To prepare for my role, I met a psychologist and a psychiatrist to get into the psyche of a rape survivor. They told us that what’s uncommon is that most of these girls are married to the guy who raped them so there is a trauma they go through, as they have an uncomfortable relationship with the partner.

Personally, playing this character was very non-dramatic. When you do a historical or a mythological show, the grandeur of the set and jewellery add a lot of feel. But in this character, there is nothing. 

How challenging is it to play a rape victim?

It's difficult. Some references are taken from day-to-day life. For instance, if you are walking alone at night, you feel somebody is following you and you get scared instinctively. I have to tried to bring it out in the character.

I took a lot of time to get into the character. We have not kept it melodramatic with crying.

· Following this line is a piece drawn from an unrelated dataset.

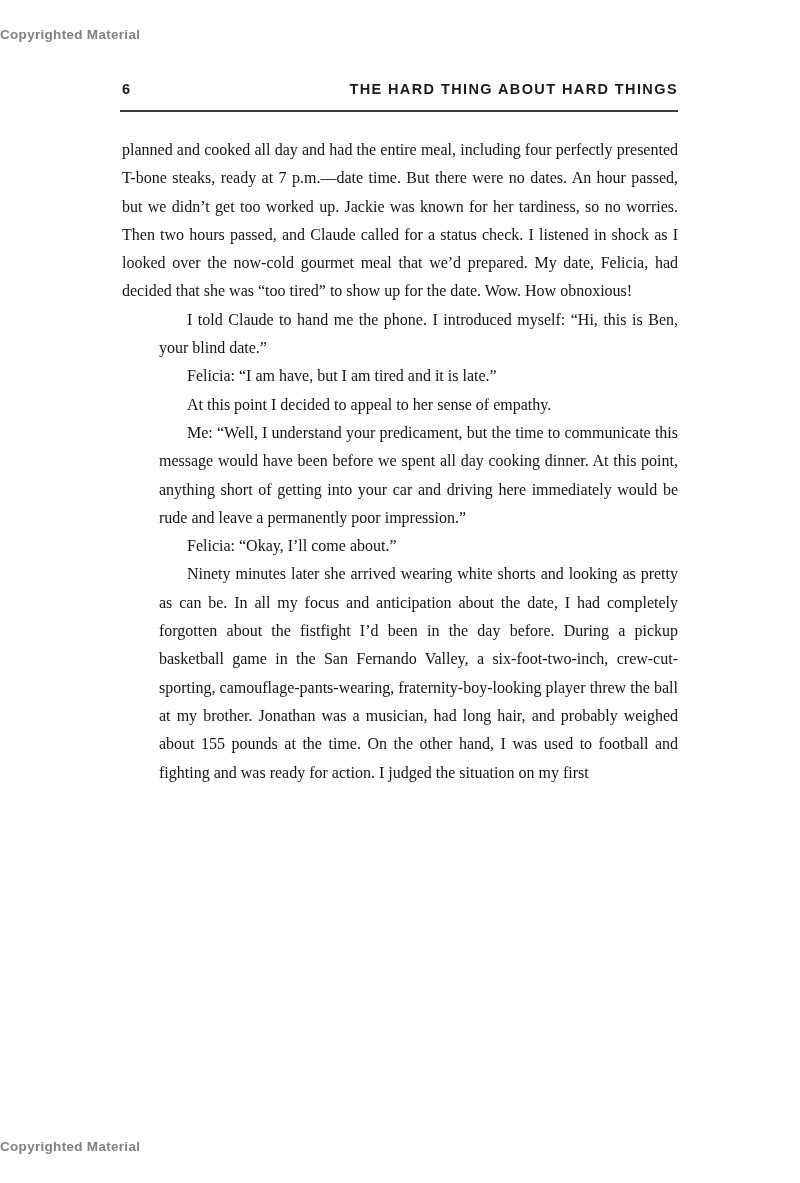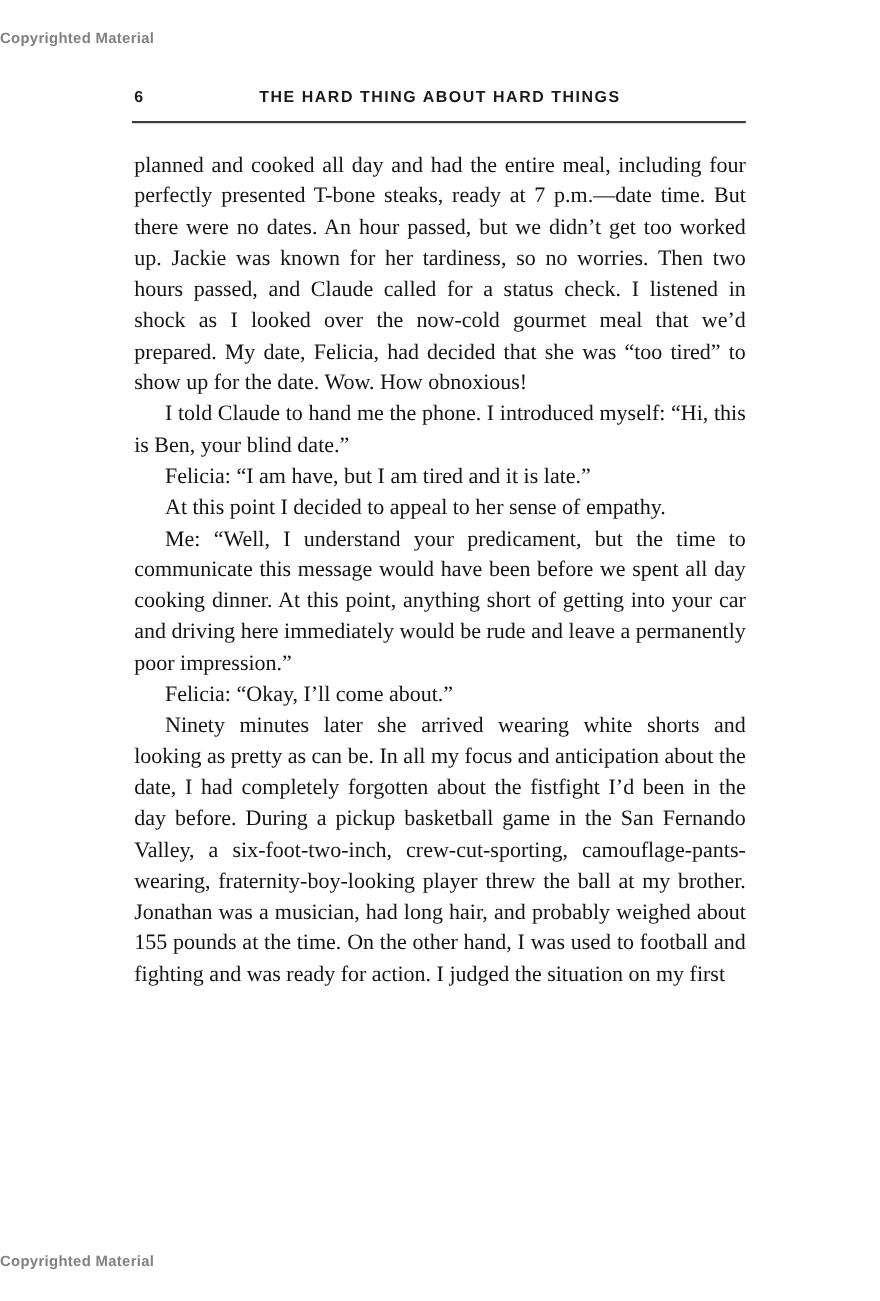"THE HARD THING ABOUT HARD" .running-title { text-align: center -> right }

You cry more from inside. 

I did not use too much glycerine; instead, I tried to do internalise the character's pain. By the end of it, my head would be hurting and I would get exhausted. There is so much pressure on your mind, and your eyes swollen, that you want to rest at the end of the day.

Psychologically, it did not affect me, as my co-actors would keep the atmosphere on the sets light. We would be mostly just chilling and joking.  

Safety is the biggest concern for a woman. How safe do you feel in Mumbai, where you live?

Mumbai is one of the safest cities in India, from my experience. I have stayed in Delhi, Chandigarh, Noida and Bengaluru, and have visited other cities too.

I won’t say cities are safe for women. When I was in Delhi, I used to travel to college by Metro and so many instances have happened with me. When you are young, you don’t realise half of the things that happen to you. Cities are not safe for girls. If you think you can go out at night, you can’t do so without being scared.

But in Mumbai, girls are much safer and they do go out.

The way men look at you in Noida or Delhi... they won't look at you like that in Mumbai. 

Please elaborate.

I was in Bengaluru, watching an IPL match with my friends. I was wearing a skirt. There was this guy, who had the courage to touch me as we were moving out. I slapped him.

Earlier, I didn’t have the courage to stand up against it. Now I do. 

How much has luck played a role in your career? You have done three major shows in just two years.

I am grateful to the Almighty. 

When you are a part of this industry, there are so many pretty faces and talented people. I consider myself lucky because few get this opportunity. I hope I keep getting (roles) in future too.

But you can’t ignore talent. I want to be known for my acting, not my looks. 

How was the shooting experience in Dharmashala?

There are challenges while one shoots in real locations -- it was very cold -- but the real beauty doesn’t not come otherwise. For example, when you say dialogues, there is breath vapour, which doesn’t happen on the set.

The real locations are aesthetic, as there are fields, streams and hills in the background.

We had an acting workshop. We were also made to learn the dialect of Himachal Pradesh.